| Extract provided |
※ ※ ※
March 11, 2026

Bertrand Mandico Interview

The Projection Booth: Your films resemble ritual objects more than conventional narratives: handmade, tactile, deliberately artificial. What kind of cinema were you responding to when you developed this aesthetic?

Bernard Mandico: I need to go back to the origins of my journey to answer you.

As a child, I first dreamed of being an actor/actress, believing that they were the driving force behind films.

Then I learned what a filmmaker was.

Living in the countryside without a camera, I drew, made cutouts, dreaming that I was making cinema with whatever I had at hand.

At 19, I joined an animation film school (Les Gobelins), which allowed me to enter the world of cinema. I made my first films there.

For me, animation was a special-effects process, not an end in itself.

Then I made commissioned films in order to live and to learn how to create under constraint.

I gradually moved away from animation and very quickly swore to always shoot on film and to create my effects during shooting.

For me, filming was a magical rite. Cinema is linked to alchemy and hypnosis; I wanted to summon the phantasmagorias of its origins.

For me, cinematic artifice is a form of realism. Since my reality is cinema, I use its primitive artifices and tangible fabrication to reach a form of realism and authenticity.


TPB: You began with short films and visual arts before moving to feature films. Do you consider The Wild Boys your first “engaged” film, or is it a continuation of ideas you had been refining for years?

BM: I am first and foremost a filmmaker, and I claim that identity since I was 19. Everything I do is cinema. I am not a visual artist but an artist of cinema. That defines me, whatever I do.

My short films have always contained political questions, both in form and in content. But the feature film allowed me to reach a wider audience — particularly The Wild Boys, which addresses a direct question: gender fluidity, non-binarity, and the denunciation of abuse.


TPB: Where did the idea for The Wild Boys come from: Burroughs, colonial adventure novels, or the idea of gender inversion?

BM: From the idea of inversion and fusion of genders.

Burroughs for the poisonous, organic dimension — the drive, the impulse. Colonial adventure novels so that I could work on subverting archetypes. Gender inversion and fusion are one of my creative engines.


TPB: Did you approach this film as a satire of the construction of the masculine myth, or were you more interested in dismantling it from within?

BM: The masculine myth has always exasperated me. What interests me is deconstruction. Starting with working with actresses and offering them unusual roles, far from archetypes, in order to better undo conventional images. That is how I was able to develop the adventure of The Wild Boys: by establishing a dialogue with actresses who play at exorcising the masculine image.


TPB: The island feels less like a place than an organism. When you imagined it, was it symbolic, erotic, political, or purely cinematic?

BM: I imagined it as a whole. I saw it as living matter — a giant oyster.


TPB: Casting women to embody the boys is the film’s most radical gesture. Was that decision immediate, or did it evolve during the writing process?

BM: From the moment I began imagining the project. It was never a question of doing otherwise. Otherwise I would not have made the film.


TPB: The transformation the boys undergo is botanical, sexual, ecstatic. It is not presented as a tragedy. Why is metamorphosis sensual rather than horrific?
※ ※ ※
| Available data |
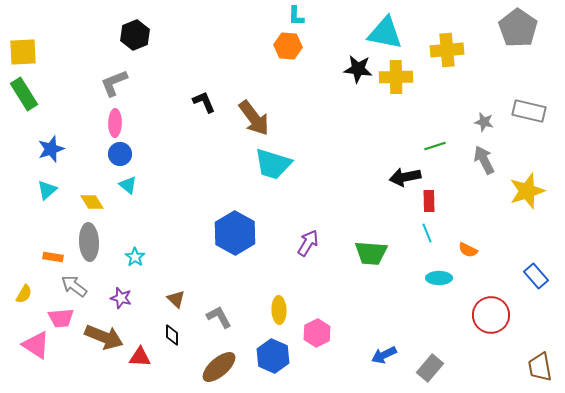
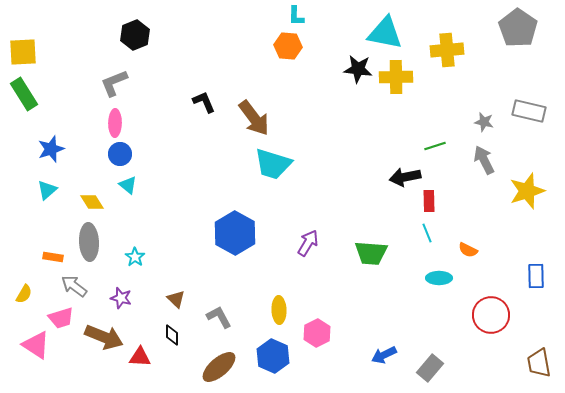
blue rectangle at (536, 276): rotated 40 degrees clockwise
pink trapezoid at (61, 318): rotated 12 degrees counterclockwise
brown trapezoid at (540, 367): moved 1 px left, 4 px up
※ ※ ※
| Exercise requirements |
1/ How would you sum up the Mandico interview in two sentences?
2/ Set down the part of the Mandico interview between "BM: From the idea" and "it from within?", inclusive.
3/ In the Mandico interview, how does Mandico say he saw the island in The Wild Boys?
The data is separate material from the Mandico interview.

| Written answers |
1/ Mandico traces his path from drawing and making cutouts as a child in the countryside, through the Les Gobelins animation school and commissioned films, to a vow to always shoot on film with effects created during shooting, since he sees cinematic artifice as a form of realism. He says The Wild Boys grew from the idea of inversion and fusion of genders, and that casting women as the boys was there from the start as a way to deconstruct the masculine myth.

2/
BM: From the idea of inversion and fusion of genders.

Burroughs for the poisonous, organic dimension — the drive, the impulse. Colonial adventure novels so that I could work on subverting archetypes. Gender inversion and fusion are one of my creative engines.


TPB: Did you approach this film as a satire of the construction of the masculine myth, or were you more interested in dismantling it from within?

3/ He saw it as living matter, a giant oyster.